7. Spiel als eine Art Überlebenstechnik im Holocaust: Zeigt auf, wie Kinder in Extremsituationen das Spiel als Schutzraum und als Überlebensstrategie nutzten, um der grausamen Realität zu begegnen.
Schlüsselwörter
Spieltheorie, Rollenspiel, Spieltherapie, Kindesentwicklung, Psychoanalyse, kognitive Entwicklung, Piaget, Fröbel, Sozialisation, Sceno-Test, Traumabewältigung, pädagogische Praxis, Überlebensstrategie, Holocaust, Symbolik
Häufig gestellte Fragen
Worum geht es in dieser Arbeit grundsätzlich?
Die Arbeit befasst sich mit der Bedeutung des Spiels für Kinder unter verschiedenen theoretischen und praktischen Gesichtspunkten, insbesondere mit Blick auf die Entwicklung und psychische Heilung.
Was sind die zentralen Themenfelder?
Zu den zentralen Themen gehören Spieltheorien, die Rolle des Spiels in der Psychologie, der Einsatz des Spiels in der Therapie sowie die Funktion des Spielens unter extremen Bedingungen.
Was ist das primäre Ziel der Arbeit?
Das Ziel ist es, aufzuzeigen, wie zentral das Spiel für die menschliche Entwicklung ist und wie es als Instrument zur Verarbeitung von Traumata und zur Förderung kognitiver sowie emotionaler Fähigkeiten eingesetzt werden kann.
Welche wissenschaftliche Methode wird verwendet?
Die Arbeit stützt sich primär auf eine theoretische Auseinandersetzung mit Fachliteratur, psychoanalytischen sowie entwicklungspsychologischen Modellen und illustriert diese anhand von Fallbeispielen.
Was wird im Hauptteil behandelt?
Der Hauptteil umfasst historische Hintergründe, die Differenzierung verschiedener Spielformen, eine detaillierte Analyse psychologischer Theorien und die methodische Umsetzung der Spieltherapie.
Welche Schlüsselwörter charakterisieren die Arbeit?
Kernbegriffe sind Spieltheorie, Spieltherapie, kindliche Entwicklung, Traumabewältigung und Rollenspiel.

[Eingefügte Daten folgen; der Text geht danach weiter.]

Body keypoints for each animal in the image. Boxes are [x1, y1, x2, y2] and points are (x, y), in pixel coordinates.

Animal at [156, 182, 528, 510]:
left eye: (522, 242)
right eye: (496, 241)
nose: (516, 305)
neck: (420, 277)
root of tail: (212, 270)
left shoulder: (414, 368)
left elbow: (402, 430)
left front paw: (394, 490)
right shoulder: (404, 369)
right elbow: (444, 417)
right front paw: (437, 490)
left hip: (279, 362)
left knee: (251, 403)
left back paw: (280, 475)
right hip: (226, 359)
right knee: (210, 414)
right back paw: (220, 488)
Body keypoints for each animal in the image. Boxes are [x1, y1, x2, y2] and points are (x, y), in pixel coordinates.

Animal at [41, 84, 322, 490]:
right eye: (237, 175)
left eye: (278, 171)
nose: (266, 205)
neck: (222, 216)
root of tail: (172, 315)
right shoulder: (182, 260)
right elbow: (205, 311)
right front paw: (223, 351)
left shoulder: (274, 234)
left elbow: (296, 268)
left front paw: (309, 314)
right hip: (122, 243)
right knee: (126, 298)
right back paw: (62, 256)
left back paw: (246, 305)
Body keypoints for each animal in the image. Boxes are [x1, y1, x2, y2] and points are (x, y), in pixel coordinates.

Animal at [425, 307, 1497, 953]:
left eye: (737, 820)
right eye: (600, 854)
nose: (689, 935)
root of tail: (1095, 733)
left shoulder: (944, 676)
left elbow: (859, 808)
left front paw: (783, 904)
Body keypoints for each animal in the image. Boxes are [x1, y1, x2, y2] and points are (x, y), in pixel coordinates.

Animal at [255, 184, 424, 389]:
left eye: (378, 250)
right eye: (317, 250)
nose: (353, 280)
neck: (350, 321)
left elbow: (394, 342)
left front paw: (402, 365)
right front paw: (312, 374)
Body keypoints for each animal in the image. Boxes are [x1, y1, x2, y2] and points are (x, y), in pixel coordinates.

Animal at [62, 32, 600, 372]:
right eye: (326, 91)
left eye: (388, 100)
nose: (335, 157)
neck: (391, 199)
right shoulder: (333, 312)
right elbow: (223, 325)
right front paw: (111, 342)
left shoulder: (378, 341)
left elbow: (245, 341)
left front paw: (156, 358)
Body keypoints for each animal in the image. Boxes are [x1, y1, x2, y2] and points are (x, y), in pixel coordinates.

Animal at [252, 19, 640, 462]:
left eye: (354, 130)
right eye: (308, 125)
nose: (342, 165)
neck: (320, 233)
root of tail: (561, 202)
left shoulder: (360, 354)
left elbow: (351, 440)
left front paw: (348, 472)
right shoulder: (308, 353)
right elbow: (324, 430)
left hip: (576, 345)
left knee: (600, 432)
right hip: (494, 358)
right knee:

Welche Rolle spielt der „Sceno-Test“ innerhalb der Spieltherapie?
Der Sceno-Test dient als diagnostisches Werkzeug, das es ermöglicht, durch freies Spiel und den Aufbau von Szenen unbewusste Konflikte und Sorgen des Kindes, beispielsweise in Bezug auf die familiäre Situation, zu identifizieren.
Wie half das Spiel Kindern während des Holocaust?
Das Spiel diente unter extremen Bedingungen als Schutzraum, um sich von der grausamen Realität zu distanzieren, und wurde zudem zur unbewussten Verarbeitung von traumatischen Erlebnissen sowie zur Täuschung der Täter genutzt, um Bildung zu ermöglichen.